The researchers used a 60-minute capillary flow LC gradient and Thermo Fisher Scientific Q Exactive HF instruments. To establish the standards for system performance, they ran at four reference labs a QC standard consisting of a peptide digest from a HeLa cell line continuously for several days on LC-MS platforms operating at different levels of performance. They used that data to establish what levels of system performance would produce acceptable data, which allowed them to set parameters for acceptable system performance.
The 11 participating labs then analyzed the test samples, running their systems continuously for seven days and running a QC standard each day to establish that their systems were performing at acceptable levels.
Of the 11 labs, nine met the QC requirements throughout the course of the study. Of the other two labs, one suffered from poor chromatography throughout the study. The other lab, Conrads' facility at Inova, discovered a QC issue in the middle of the study that it found was attributable to a mass spec collision cell that required maintenance.
"Because of the standards and the QA/QC metrics… we were able to recognize that early on and stop production and address the problem and then ramp back up to get back to the benchmark," he said.
As hoped, the researchers found that their setup allowed for a high level of reproducibility both within labs and across laboratories. Within labs, more than 80 percent of the total proteins quantified from the protein standard mix were quantified on all days the sample was run. Looking across labs, roughly 80 percent (5,784) of the proteins were quantified across all of the participating labs, while 4,565 proteins were quantified by every lab on every day of the experiment.

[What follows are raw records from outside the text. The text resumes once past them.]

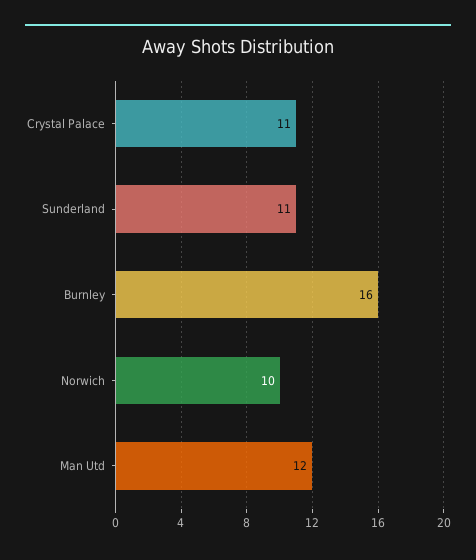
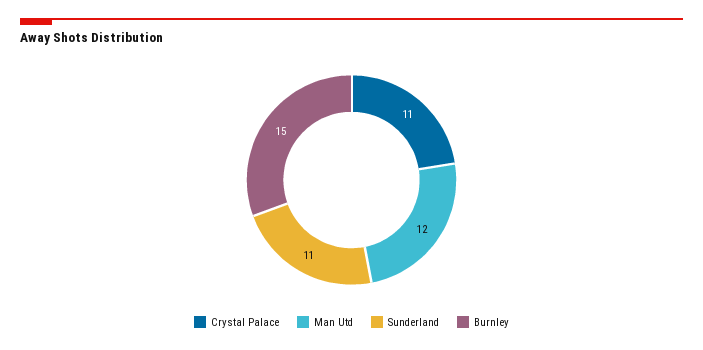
  {
    "Crystal Palace": 11,
    "Sunderland": 11,
-   "Burnley": 16,
+   "Burnley": 15,
-   "Norwich": 10,
    "Man Utd": 12
  }

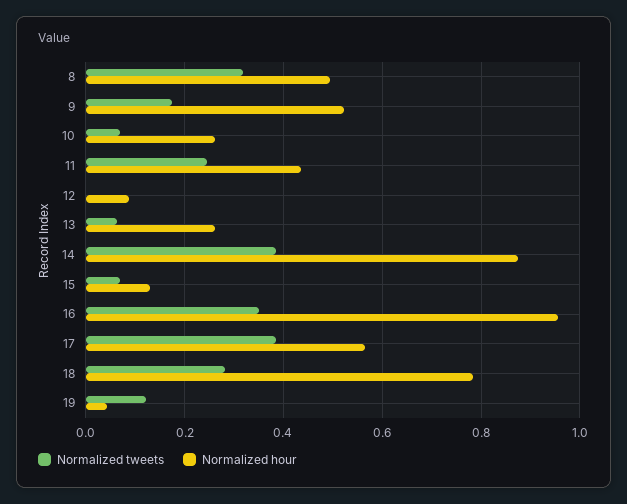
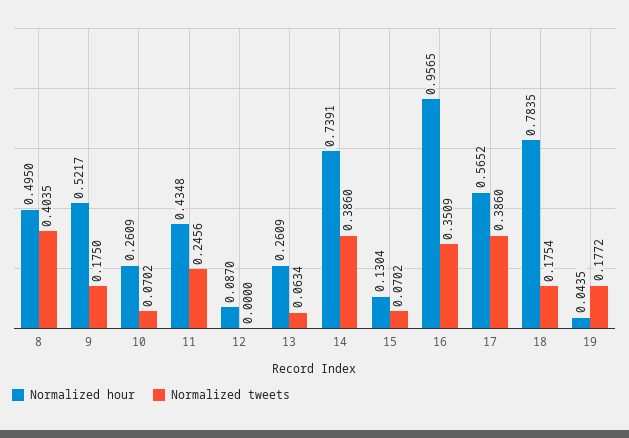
  {
    "Normalized tweets": {
-     "8": 0.32,
+     "8": 0.4035,
      "9": 0.175,
      "10": 0.0702,
      "11": 0.2456,
      "12": 0,
      "13": 0.0634,
      "14": 0.386,
      "15": 0.0702,
      "16": 0.3509,
      "17": 0.386,
-     "18": 0.28,
+     "18": 0.1754,
-     "19": 0.12
+     "19": 0.1772
    },
    "Normalized hour": {
      "8": 0.495,
      "9": 0.5217,
      "10": 0.2609,
      "11": 0.4348,
      "12": 0.087,
      "13": 0.2609,
-     "14": 0.88,
+     "14": 0.7391,
      "15": 0.1304,
      "16": 0.9565,
      "17": 0.5652,
      "18": 0.7835,
      "19": 0.0435
    }
  }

Three labs took part in the analysis of the ovarian cancer sample tissues. The analyses identified a total of 5,712 proteins from these samples, 3,808 of which were quantified in individual patient samples across the labs.
Conrads said that moving forward he and his collaborators hoped to do a more extensive project looking at clinical samples.

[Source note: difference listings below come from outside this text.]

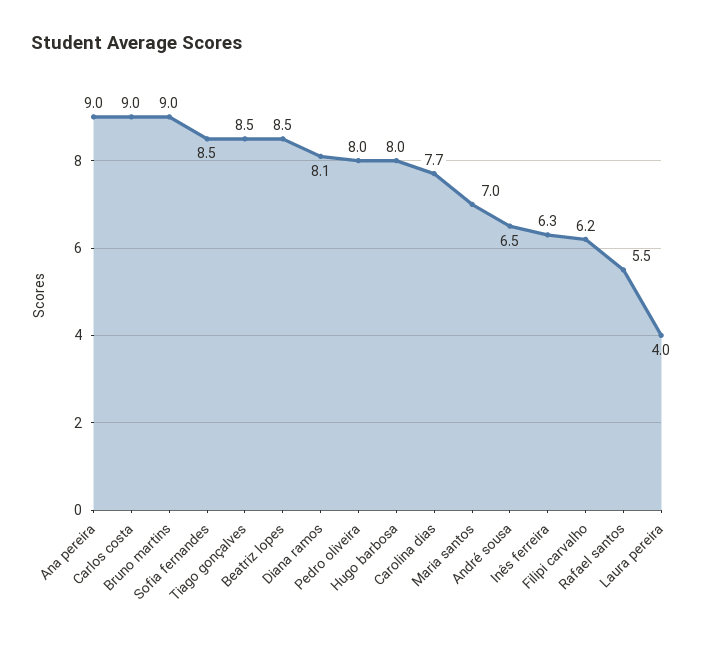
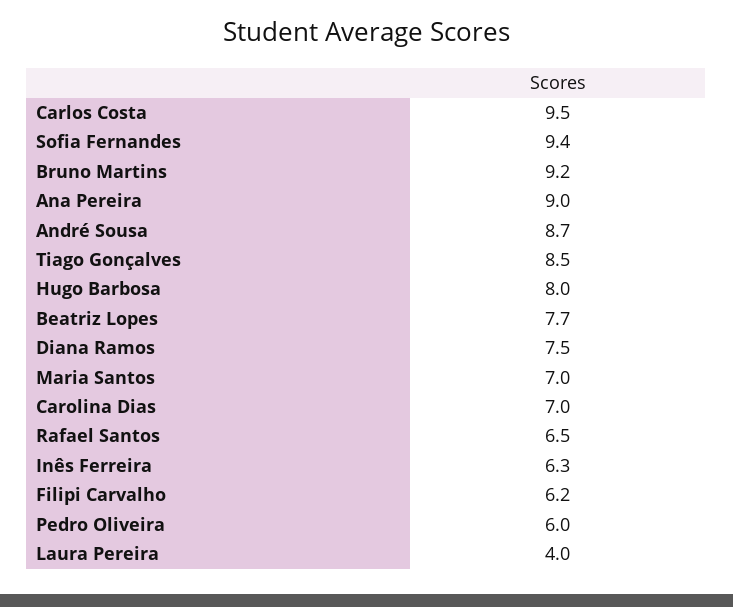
  {
    "Ana pereira": 9,
-   "Carlos costa": 9,
+   "Carlos costa": 9.5,
-   "Bruno martins": 9,
+   "Bruno martins": 9.2,
-   "Sofia fernandes": 8.5,
+   "Sofia fernandes": 9.4,
    "Tiago gonçalves": 8.5,
-   "Beatriz lopes": 8.5,
+   "Beatriz lopes": 7.7,
-   "Diana ramos": 8.1,
+   "Diana ramos": 7.5,
-   "Pedro oliveira": 8,
+   "Pedro oliveira": 6,
    "Hugo barbosa": 8,
-   "Carolina dias": 7.7,
+   "Carolina dias": 7,
    "Maria santos": 7,
-   "André sousa": 6.5,
+   "André sousa": 8.7,
    "Inês ferreira": 6.3,
    "Filipi carvalho": 6.2,
-   "Rafael santos": 5.5,
+   "Rafael santos": 6.5,
    "Laura pereira": 4
  }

"What we want to do now is see if we can assemble a cohort of ovarian cancer patients or what-have-you and do it in a way that the samples are processed centrally then randomized and distributed to demonstrated that this can be done in a [clinical] cohort," he said, adding that he and Bernd Wollscheid, professor of health sciences and technology at ETH Zurich and an author on the Nature Communications paper, are currently working on plans for such a project.
The goal, Conrads said, is to progress DIA workflows and QA/QC processes to the point where a relatively inexpert lab like his is able to produce DIA data of the same quality as an expert lab like Wollscheid's.

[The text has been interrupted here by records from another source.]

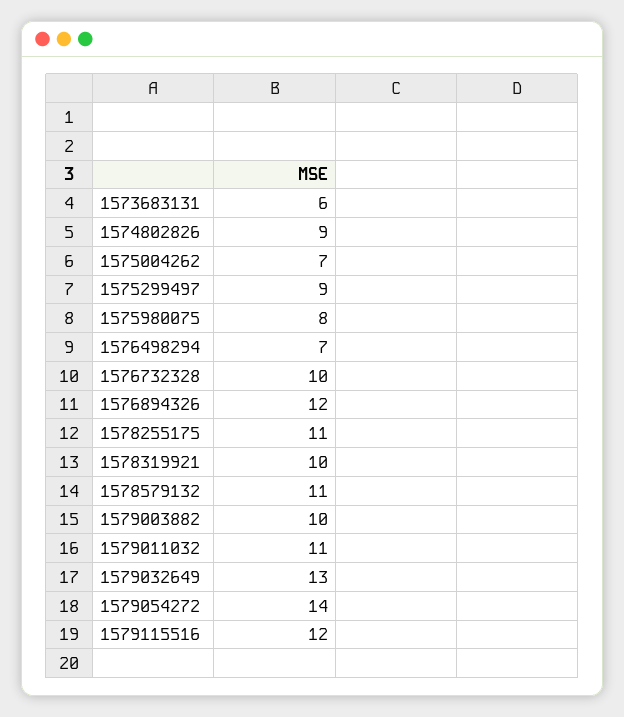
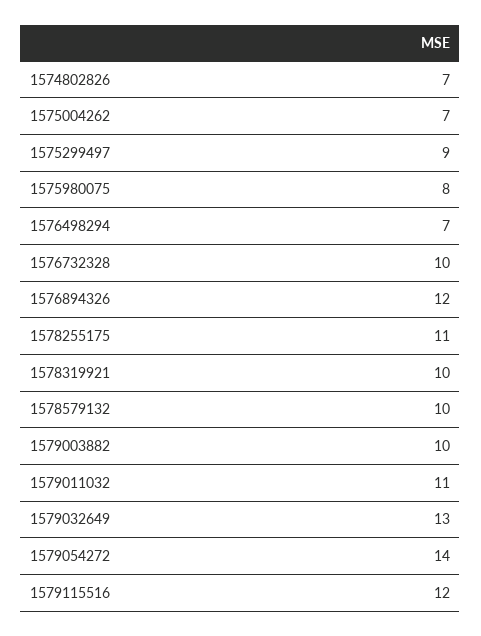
  {
-   "1573683131": 6,
-   "1574802826": 9,
+   "1574802826": 7,
    "1575004262": 7,
    "1575299497": 9,
    "1575980075": 8,
    "1576498294": 7,
    "1576732328": 10,
    "1576894326": 12,
    "1578255175": 11,
    "1578319921": 10,
-   "1578579132": 11,
+   "1578579132": 10,
    "1579003882": 10,
    "1579011032": 11,
    "1579032649": 13,
    "1579054272": 14,
    "1579115516": 12
  }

In another development on the QA/QC front, researchers from the Institute for Systems Biology last week published a paper, also in Nature Communications, detailing a tool for evaluating the quality of the spectral libraries required for DIA experiments. The tool, called DIALib-QC, addresses an issue that has largely flown under the radar, said ISB research Robert Moritz, senior author on the study.
Beyond quality control efforts like the pair of Nature Communications studies, advances in DIA technology, particularly on the software side, are allowing for more widespread use of the technique. Most notably, the development of deep-learning tools that can be used to predict spectral libraries have saved researchers the time and effort needed to build them themselves and significantly streamlined such workflows. This has made it easier for facilities like core labs to quickly and easily generate good DIA data.
Conrads suggested that while DIA technology will continue to improve, the Moonshot study indicates that it can be used effectively for large-scale, distributed proteomics projects right now.
"Is it prime time [for DIA]? I think it is," he said.